I have recently experienced an episode of “terminal lucidity” with the passing of my 91yo dear friend. He suffered a severe head injury when falling in the night in his bathroom at his aged care facility. He was scanned and had suffered a fractured skull with three separate brain bleeds, plus bleeding from his ear. A doctor commented that his brain was jelly. He was palliated and was in the hospital 5 days total before dying. Following 3 days of chemically-induced unconsciousness, 2 days before he died he suddenly became alert. His eyes opened and his face transformed into a calm, alert expression. I stood beside him, held his hand and told him he wasn’t alone, we were all with him and everyone loved him. He looked right at me while I spoke for a minute or two. I asked him if he was comfortable and if we could get him anything. He immediately responded by trying to talk but was only able to make sounds without intelligible words. I have no doubt he was earnestly trying to communicate. I said reassuring words which seemed to relax him and he returned to apparent unconsciousness. I feel blessed, comforted and so lucky to have had this final visit from him and know in my heart that he was fully present despite his severe injuries.

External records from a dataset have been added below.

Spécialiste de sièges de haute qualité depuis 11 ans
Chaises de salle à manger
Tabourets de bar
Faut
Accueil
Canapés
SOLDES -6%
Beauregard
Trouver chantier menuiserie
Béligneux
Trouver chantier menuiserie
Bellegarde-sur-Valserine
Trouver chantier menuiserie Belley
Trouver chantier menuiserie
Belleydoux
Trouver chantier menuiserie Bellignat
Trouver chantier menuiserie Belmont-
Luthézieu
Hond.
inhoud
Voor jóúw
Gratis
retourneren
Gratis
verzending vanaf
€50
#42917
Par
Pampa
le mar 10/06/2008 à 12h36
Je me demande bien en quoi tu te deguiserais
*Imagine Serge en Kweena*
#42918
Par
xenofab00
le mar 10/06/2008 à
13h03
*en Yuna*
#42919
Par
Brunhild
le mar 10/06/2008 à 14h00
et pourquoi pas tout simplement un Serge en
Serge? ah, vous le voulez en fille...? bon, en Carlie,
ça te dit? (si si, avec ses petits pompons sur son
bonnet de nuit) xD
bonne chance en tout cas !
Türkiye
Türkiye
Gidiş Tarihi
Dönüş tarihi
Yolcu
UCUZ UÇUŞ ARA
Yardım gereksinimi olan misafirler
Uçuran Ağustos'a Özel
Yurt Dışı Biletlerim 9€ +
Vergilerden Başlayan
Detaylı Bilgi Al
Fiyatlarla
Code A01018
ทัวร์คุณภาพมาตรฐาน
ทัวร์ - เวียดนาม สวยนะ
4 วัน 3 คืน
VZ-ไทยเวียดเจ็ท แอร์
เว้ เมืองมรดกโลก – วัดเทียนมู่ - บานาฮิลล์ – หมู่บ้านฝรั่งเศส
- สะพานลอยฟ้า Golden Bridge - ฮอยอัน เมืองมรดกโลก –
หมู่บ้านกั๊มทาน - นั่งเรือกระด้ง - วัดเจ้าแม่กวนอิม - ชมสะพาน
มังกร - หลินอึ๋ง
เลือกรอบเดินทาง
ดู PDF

Thank you for writing this article.
I was with my 63yo aunt (who was more like a sister to me) when she passed from cancer. She was unconscious for 3 days, and heavily medicated. Moments before she died, she opened her eyes, appeared to be fully awake but confused. She then lifted her head and turned to look at her husband who was on her right hand side, then turned her head back and looked at her daughter and then me, closed her eyes and took her final breath.
I will never forget her beautiful green eyes, but that confused look still upsets me when I think about that moment.
Would you classify this as Terminal lucidity?
So beautifully written Dr Will Cairns. I recall when my own dear ‘ol mum was dying of bowel cancer, she had been unconscious for 5 days following a stroke – when I leant over and wispered in her ear that it was ok for her to leave this world, as she had complained bitterly about how long it was taking to die, when she was lucid!
I could not stop my tears as I knew she was so near, but she opened her eyes, and looked straight into my tear filled eyes, and patted my shoulder, telling me in her eyes she was all right and not to be sad. Then off she went, drifting into unconsciousness again, and died peacefully the next day.
I am so grateful for that moment and I knew she was aware for just that tiny moment.
CW, Palliative Care Nurse Educator
Keep em coming Will (your reflections and anecdotes). I often feel a bit like you did as a neophyte palliative care doctor when we are called upon to help at the end of life, but it can be one of the most rewarding parts of our medical career to spend time with our patients and their family to do what we can to ease their passing.